= Data shown =
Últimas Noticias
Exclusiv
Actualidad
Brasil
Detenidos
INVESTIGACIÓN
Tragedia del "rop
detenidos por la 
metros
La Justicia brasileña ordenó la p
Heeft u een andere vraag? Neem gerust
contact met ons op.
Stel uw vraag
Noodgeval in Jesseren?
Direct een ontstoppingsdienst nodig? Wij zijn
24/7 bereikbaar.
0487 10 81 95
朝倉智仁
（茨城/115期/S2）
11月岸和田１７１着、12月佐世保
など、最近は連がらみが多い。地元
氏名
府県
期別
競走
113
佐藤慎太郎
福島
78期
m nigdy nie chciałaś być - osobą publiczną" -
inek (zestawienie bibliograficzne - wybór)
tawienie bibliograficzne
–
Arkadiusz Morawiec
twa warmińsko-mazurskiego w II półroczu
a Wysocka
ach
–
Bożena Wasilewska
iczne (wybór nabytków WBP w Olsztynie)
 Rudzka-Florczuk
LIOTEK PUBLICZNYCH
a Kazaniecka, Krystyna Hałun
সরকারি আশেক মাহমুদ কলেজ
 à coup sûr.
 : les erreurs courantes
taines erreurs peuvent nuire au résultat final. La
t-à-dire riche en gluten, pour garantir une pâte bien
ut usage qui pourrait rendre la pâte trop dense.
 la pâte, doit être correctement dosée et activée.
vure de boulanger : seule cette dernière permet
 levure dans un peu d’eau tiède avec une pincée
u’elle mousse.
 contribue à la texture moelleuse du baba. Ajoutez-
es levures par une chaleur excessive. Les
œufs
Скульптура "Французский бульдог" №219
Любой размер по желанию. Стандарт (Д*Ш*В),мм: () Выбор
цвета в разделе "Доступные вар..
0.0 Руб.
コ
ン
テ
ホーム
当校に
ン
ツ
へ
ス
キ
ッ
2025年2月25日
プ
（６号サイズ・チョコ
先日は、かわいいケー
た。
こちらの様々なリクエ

---

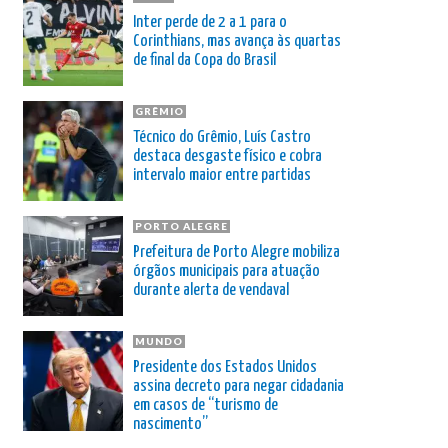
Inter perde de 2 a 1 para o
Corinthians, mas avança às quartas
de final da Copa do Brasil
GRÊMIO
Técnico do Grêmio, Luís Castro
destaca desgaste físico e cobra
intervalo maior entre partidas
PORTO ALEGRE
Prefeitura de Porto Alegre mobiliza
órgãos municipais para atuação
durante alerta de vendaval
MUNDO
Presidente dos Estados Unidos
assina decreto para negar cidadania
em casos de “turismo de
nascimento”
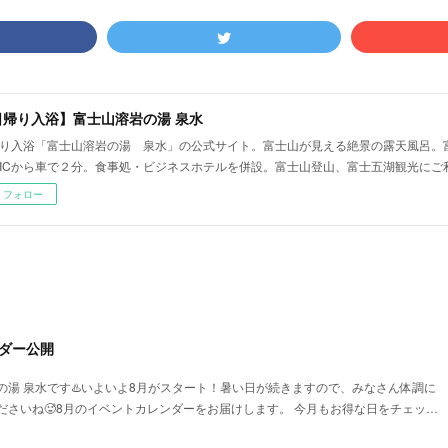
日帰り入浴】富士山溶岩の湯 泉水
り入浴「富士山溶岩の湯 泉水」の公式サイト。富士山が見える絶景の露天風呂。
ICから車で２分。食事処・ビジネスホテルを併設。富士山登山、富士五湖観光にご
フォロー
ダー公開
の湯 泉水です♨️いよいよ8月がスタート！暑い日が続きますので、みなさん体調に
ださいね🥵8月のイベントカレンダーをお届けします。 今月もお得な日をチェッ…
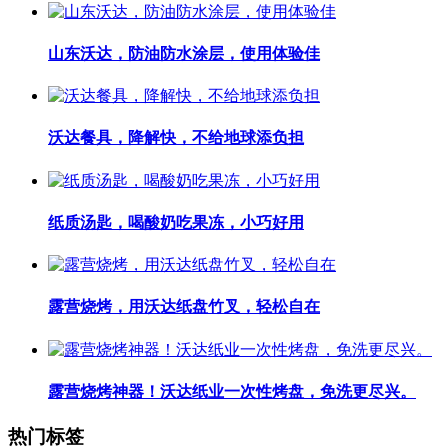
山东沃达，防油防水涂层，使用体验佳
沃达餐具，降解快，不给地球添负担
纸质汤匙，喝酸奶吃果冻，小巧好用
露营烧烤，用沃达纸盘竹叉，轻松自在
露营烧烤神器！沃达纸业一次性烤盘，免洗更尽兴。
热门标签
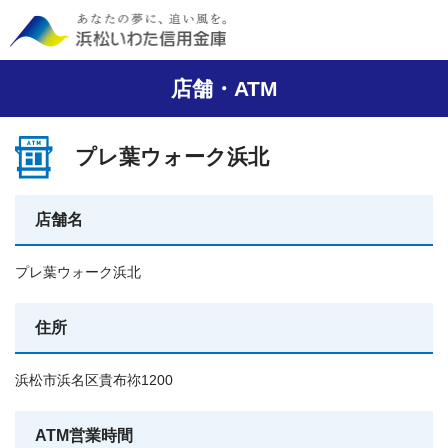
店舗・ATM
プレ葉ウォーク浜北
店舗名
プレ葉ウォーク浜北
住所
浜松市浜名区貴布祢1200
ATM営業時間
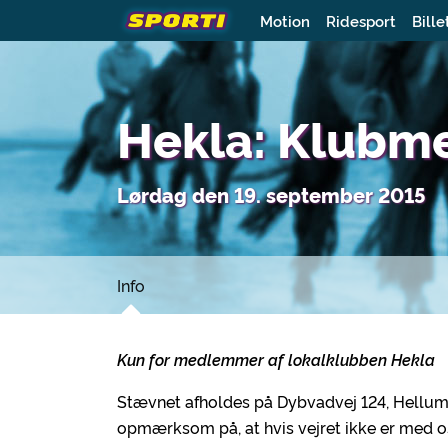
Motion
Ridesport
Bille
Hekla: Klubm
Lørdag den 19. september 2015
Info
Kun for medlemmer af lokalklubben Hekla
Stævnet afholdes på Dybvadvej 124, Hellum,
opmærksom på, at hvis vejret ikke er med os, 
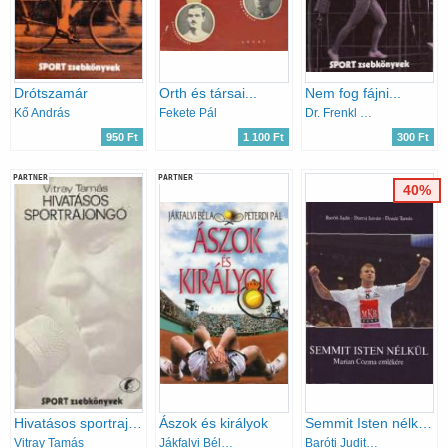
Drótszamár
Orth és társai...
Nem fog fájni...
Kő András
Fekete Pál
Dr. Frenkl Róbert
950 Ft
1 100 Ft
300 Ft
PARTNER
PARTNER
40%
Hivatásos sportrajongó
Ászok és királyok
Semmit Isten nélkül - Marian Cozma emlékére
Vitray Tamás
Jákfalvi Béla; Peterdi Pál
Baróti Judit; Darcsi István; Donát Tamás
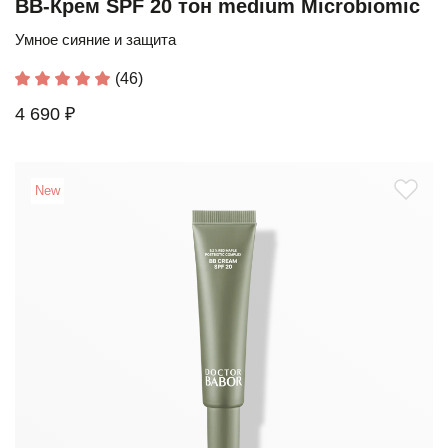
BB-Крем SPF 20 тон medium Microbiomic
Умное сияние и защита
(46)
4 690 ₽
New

* * *

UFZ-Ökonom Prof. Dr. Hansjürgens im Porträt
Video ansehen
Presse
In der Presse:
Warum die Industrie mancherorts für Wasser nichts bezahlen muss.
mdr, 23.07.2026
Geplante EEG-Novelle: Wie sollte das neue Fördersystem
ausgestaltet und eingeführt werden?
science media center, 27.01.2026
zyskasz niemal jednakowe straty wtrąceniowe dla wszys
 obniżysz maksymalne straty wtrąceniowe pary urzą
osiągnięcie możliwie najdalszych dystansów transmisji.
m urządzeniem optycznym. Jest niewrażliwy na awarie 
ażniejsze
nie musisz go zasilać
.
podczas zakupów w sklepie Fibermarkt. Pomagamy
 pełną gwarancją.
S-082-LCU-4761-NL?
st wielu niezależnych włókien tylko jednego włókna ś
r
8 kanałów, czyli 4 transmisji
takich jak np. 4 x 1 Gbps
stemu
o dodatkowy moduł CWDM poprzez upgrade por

= Directive =
Once the line with "opmærksom på, at" is found in the data above, reproduce it and each line after it exactly, through the line with "Vitray Tamás". Omit the pictures.

= Reply =
opmærksom på, at hvis vejret ikke er med os, 
Drótszamár
Orth és társai...
Nem fog fájni...
Kő András
Fekete Pál
Dr. Frenkl Róbert
950 Ft
1 100 Ft
300 Ft
PARTNER
PARTNER
40%
Hivatásos sportrajongó
Ászok és királyok
Semmit Isten nélkül - Marian Cozma emlékére
Vitray Tamás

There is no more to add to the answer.